Cela se compose de deux mots.
L'ar et gent, donc a propos.
L'art va avec la richesse, les dots.
Gens ne s'accorde pas avec le tout le monde.
Il y a les pauvres, qui n'ont rien a manger.
Mais qui donnerais leur chemise pour aider.
Les autres plus capitalistes, vous laisse crever.
Sur le chemin, il passe, mais ignore votre détresse.
Alors que penser, dès votre naissance.
Vous êtes déjà catalogué, avec aisance,
selon l'endroit de votre vie, vous êtes en partance.
Pour un monde en couleur, en abondance.
Les autres ils vont trimer, travailler, s'user.
Pour parfois finir avec les huissiers.
Qui vous prennent votre mobilier.
Pour une dette que vous n'avez pas pu régler.
Alors vous vous dites, a quoi sert cette vie !
Vous remettez tout en question.
Parfois vous redémarrez le moteur plus fort.
Mais se battre toute une vie, pourquoi ! Pour qui !

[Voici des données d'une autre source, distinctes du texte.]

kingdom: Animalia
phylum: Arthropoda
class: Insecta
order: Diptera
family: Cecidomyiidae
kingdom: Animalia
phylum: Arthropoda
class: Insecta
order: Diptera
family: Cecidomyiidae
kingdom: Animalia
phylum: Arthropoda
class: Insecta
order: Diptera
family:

Vous n'avez pas eu la chance, pas d'assurance.
A votre naissance, de choisir votre famille.
On vous a mis la, sur la terre, en errance !

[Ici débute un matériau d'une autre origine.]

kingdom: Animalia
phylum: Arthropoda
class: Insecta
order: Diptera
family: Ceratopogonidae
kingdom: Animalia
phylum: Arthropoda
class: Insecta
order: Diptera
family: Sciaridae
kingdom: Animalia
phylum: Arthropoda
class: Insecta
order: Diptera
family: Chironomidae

Si vous avez un métier, vous sauvé.
Mais par contre si vous n'avez pas la connaissance !
Plus dur sera votre parcourt.
Sur cette terre, qui ne fait pas de cadeaux.

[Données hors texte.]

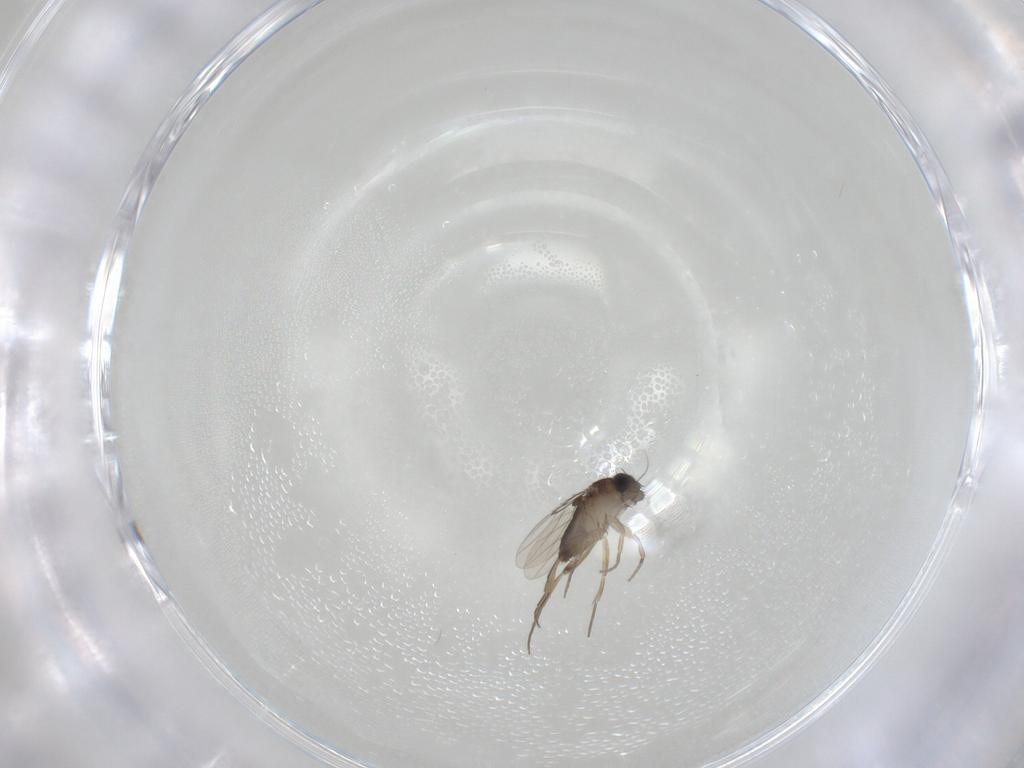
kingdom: Animalia
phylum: Arthropoda
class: Insecta
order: Diptera
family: Phoridae
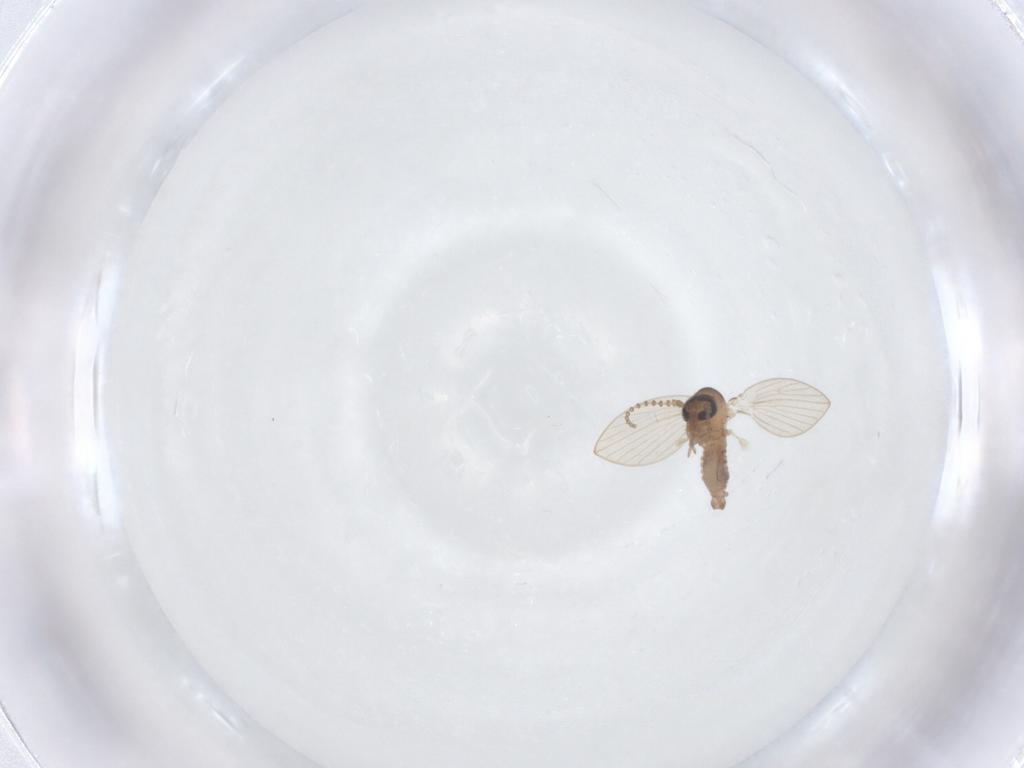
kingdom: Animalia
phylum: Arthropoda
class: Insecta
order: Diptera
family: Psychodidae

Il faut toujours aller de l'avant. En route.
pour parvenir a gravir petit à petit, sans confort,
l'échelle de la vie.
A mis chemin, vous vous dites.
J'ai souffert, pour en arriver là, grâce a mon habileté,
mais plus dur sera la suite, sans opulence, ni liberté.
Voilà la chose à éviter.
Le chômage, sinon plus de bien être.
L'accident, qui vous laisse infirme.
Car la, la chute est imminente, vous basculez.
Dans une catégorie, les disgraciés, les éclopés.
Enfin le point faible de la société.
Vous êtes rejeté, humilié, de la tête aux pieds.
Le mutilé n'a pas de place, il est handicapé !
Impotent, incurable, perclus, cassé.
Alors votre capital s'amenuise
vous laisse a peine de quoi survivre.
Si vous aviez une maison, c'est dévolu, savoir vivre.
Même si vous avez durement travaillé, elle va partir.
Pour que vous puissiez subsister.
C'est la loi de la jungle, il faut continuer.
À résister, se conserver pour perpétuer.
Ce qui va vous rester.
Malheur a celui qui n'a rien.
Il finira son chemin.
Avec une pension d'infirme.
Pas de quoi manger a chaque repas, c'est la fin.
Il partiras un beau matin, avec son chagrin.
Les argenteux, les bourgeois.
Ne pense jamais à ses choses là.
Même s'ils ne sont pas brillants, ils sont fastueux.
Fortunés, friqués, pourris, car ils sont somptueux.
Même si ils dérapent, la justice est pour eux.
Ils vivent dans l'opulence, pour eux.
Vous êtes rien, ils ne vous voient pas, pompeux.
C'est leurs jeux, cousus d'or, précieux.
Rien ne les touches, surtout pas les malheureux.